WHAT YOU ARE ASKED TO DO:
Reproduce every one of the lines below word for word, leaving the pictures out of your answer.

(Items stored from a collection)

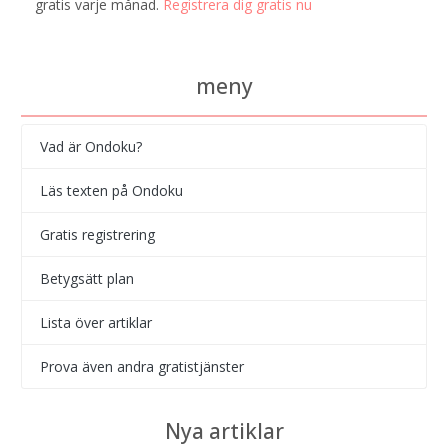
gratis varje månad.
Registrera dig gratis nu
meny
Vad är Ondoku?
Läs texten på Ondoku
Gratis registrering
Betygsätt plan
Lista över artiklar
Prova även andra gratistjänster
Nya artiklar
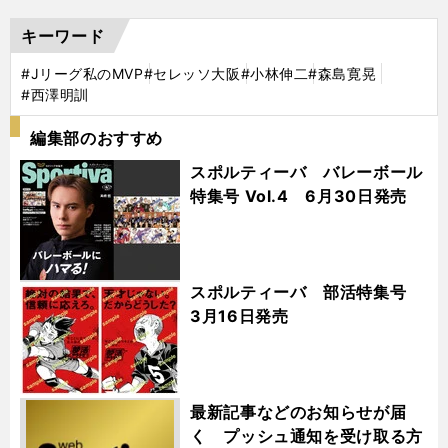
キーワード
#Jリーグ私のMVP
#セレッソ大阪
#小林伸二
#森島寛晃
#西澤明訓
編集部のおすすめ
スポルティーバ バレーボール
特集号 Vol.4 6月30日発売
スポルティーバ 部活特集号
3月16日発売
最新記事などのお知らせが届
く プッシュ通知を受け取る方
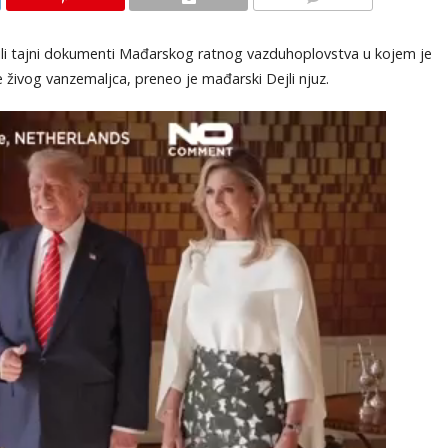
KOMENTARI
curili tajni dokumenti Mađarskog ratnog vazduhoplovstva u kojem je
 živog vanzemaljca, preneo je mađarski Dejli njuz.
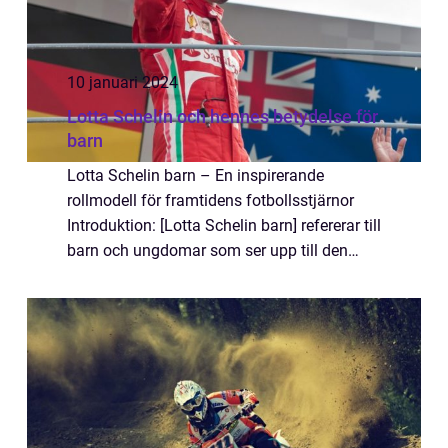
10 januari 2024
Lotta Schelin och hennes betydelse för
barn
Lotta Schelin barn – En inspirerande
rollmodell för framtidens fotbollsstjärnor
Introduktion: [Lotta Schelin barn] refererar till
barn och ungdomar som ser upp till den
framstående svenska fotbollsspelaren Lotta
Schelin som en inspirerande roll...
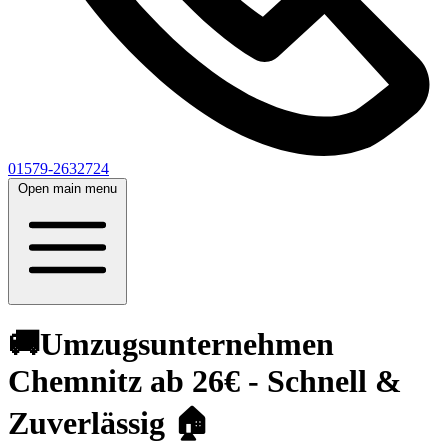
01579-2632724
Open main menu
🚚Umzugsunternehmen
Chemnitz ab 26€ - Schnell &
Zuverlässig 🏠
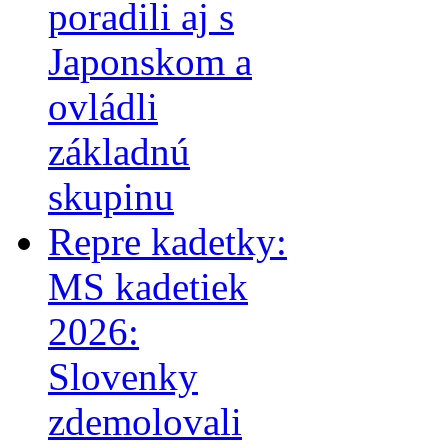
poradili aj s
Japonskom a
ovládli
základnú
skupinu
Repre kadetky:
MS kadetiek
2026:
Slovenky
zdemolovali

SOLUTION:
gratis varje månad.
Registrera dig gratis nu
meny
Vad är Ondoku?
Läs texten på Ondoku
Gratis registrering
Betygsätt plan
Lista över artiklar
Prova även andra gratistjänster
Nya artiklar
キーワード
#Jリーグ私のMVP
#セレッソ大阪
#小林伸二
#森島寛晃
#西澤明訓
編集部のおすすめ
スポルティーバ バレーボール
特集号 Vol.4 6月30日発売
スポルティーバ 部活特集号
3月16日発売
最新記事などのお知らせが届
く プッシュ通知を受け取る方
KOMENTARI
curili tajni dokumenti Mađarskog ratnog vazduhoplovstva u kojem je
 živog vanzemaljca, preneo je mađarski Dejli njuz.
10 januari 2024
Lotta Schelin och hennes betydelse för
barn
Lotta Schelin barn – En inspirerande
rollmodell för framtidens fotbollsstjärnor
Introduktion: [Lotta Schelin barn] refererar till
barn och ungdomar som ser upp till den
framstående svenska fotbollsspelaren Lotta
Schelin som en inspirerande roll...
01579-2632724
Open main menu
🚚Umzugsunternehmen
Chemnitz ab 26€ - Schnell &
Zuverlässig 🏠
poradili aj s
Japonskom a
ovládli
základnú
skupinu
Repre kadetky:
MS kadetiek
2026:
Slovenky
zdemolovali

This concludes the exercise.